*** ENTRIES SUPPLIED ***
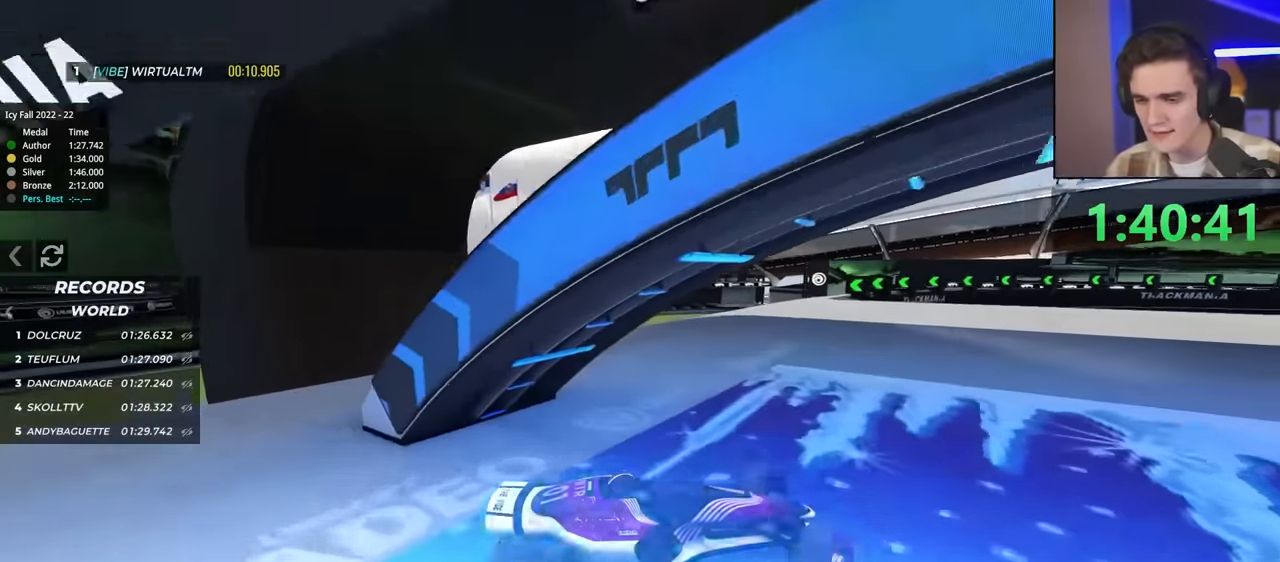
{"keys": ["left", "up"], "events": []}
*** End of ENTRIES SUPPLIED ***
*** ENTRIES SUPPLIED ***
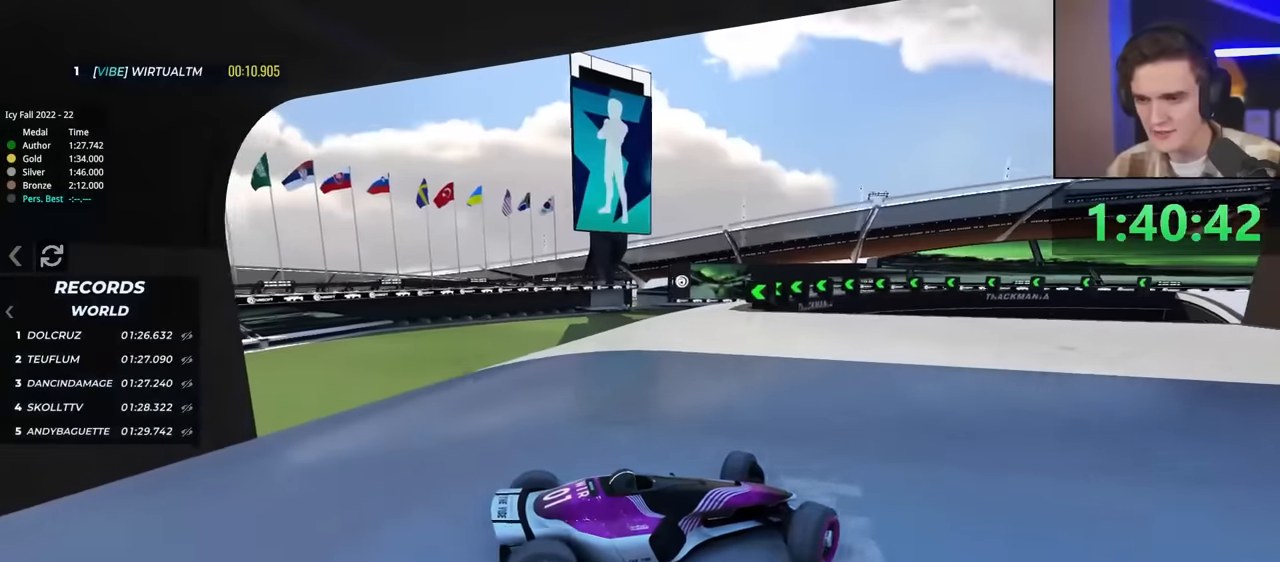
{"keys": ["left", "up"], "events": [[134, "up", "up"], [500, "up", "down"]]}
*** End of ENTRIES SUPPLIED ***
*** ENTRIES SUPPLIED ***
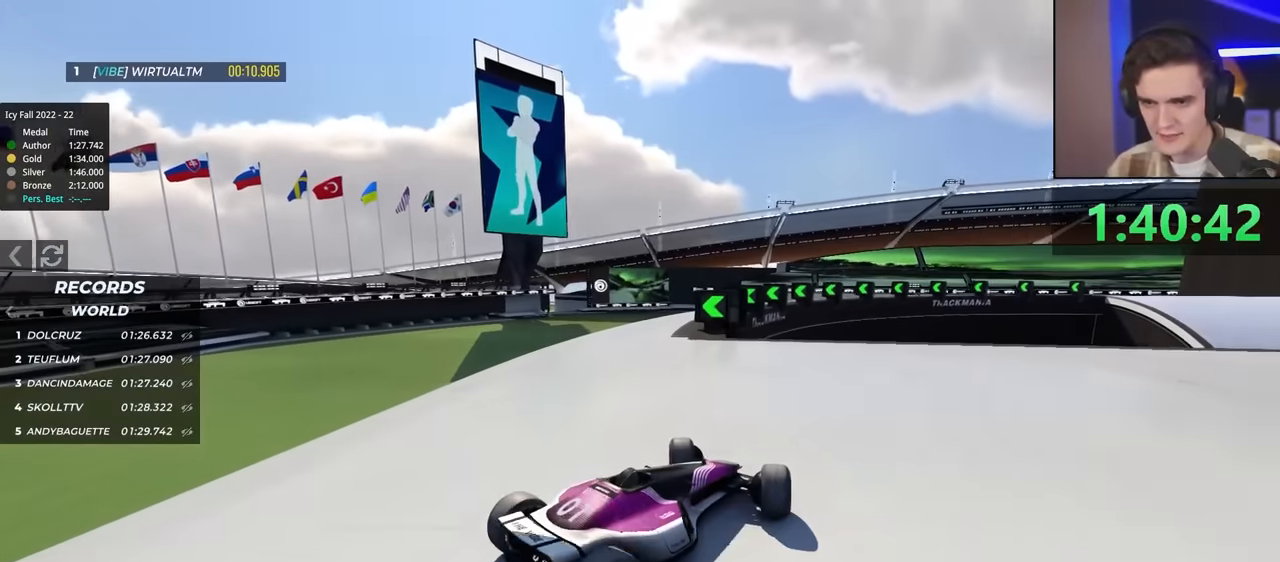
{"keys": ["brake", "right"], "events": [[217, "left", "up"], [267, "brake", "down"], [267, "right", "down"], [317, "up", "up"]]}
*** End of ENTRIES SUPPLIED ***
> [WORK INSTRUCTION]: Copy, from the lines above, each one that holds "down".

> [OUTPUT]:
{"keys": ["left", "up"], "events": [[134, "up", "up"], [500, "up", "down"]]}
{"keys": ["brake", "right"], "events": [[217, "left", "up"], [267, "brake", "down"], [267, "right", "down"], [317, "up", "up"]]}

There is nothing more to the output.